Exercise requirements — Turn everything from the line containing "What are all" down to the end of the records into a numbered list, leaving out blank lines.
==== Working data
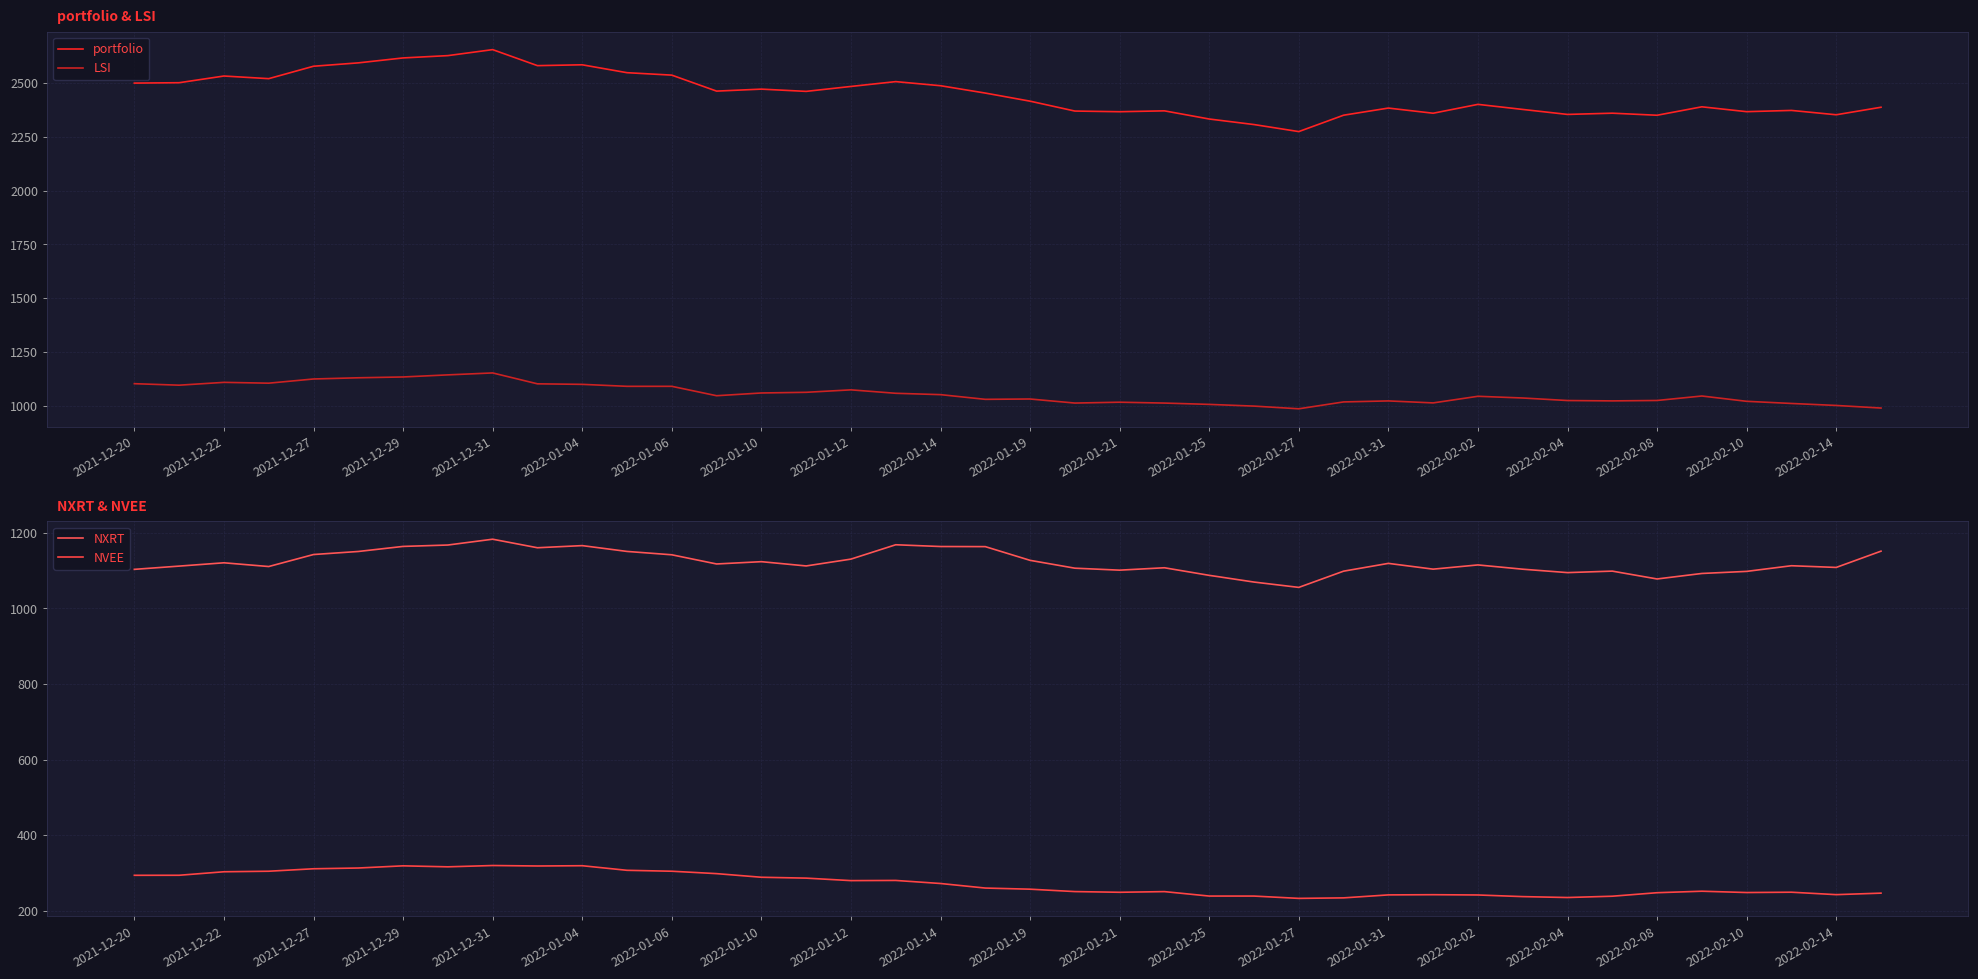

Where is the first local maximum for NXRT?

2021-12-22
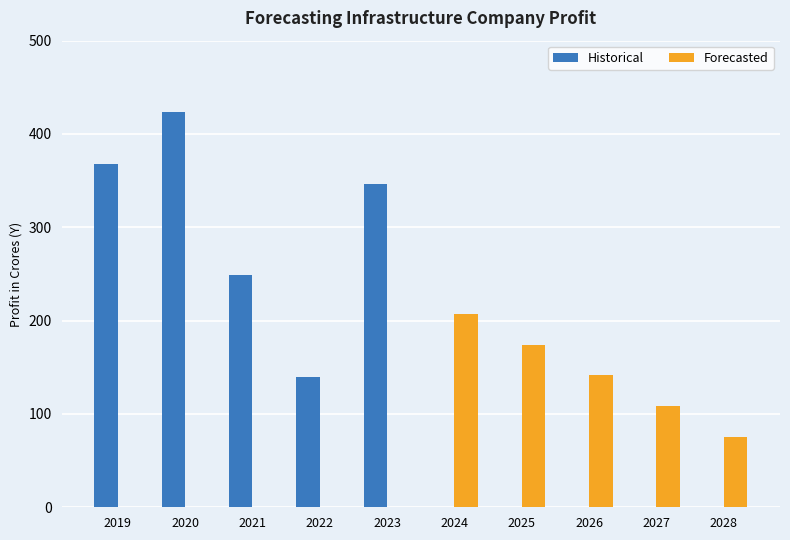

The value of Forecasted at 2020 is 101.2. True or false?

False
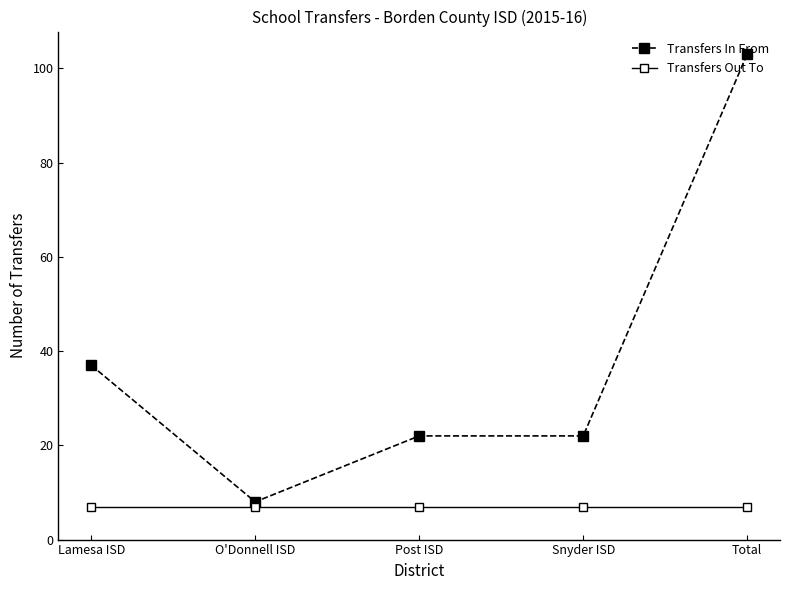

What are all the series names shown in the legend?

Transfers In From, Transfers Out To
========
Written reply —
1. What are all the series names shown in the legend?
2. Transfers In From, Transfers Out To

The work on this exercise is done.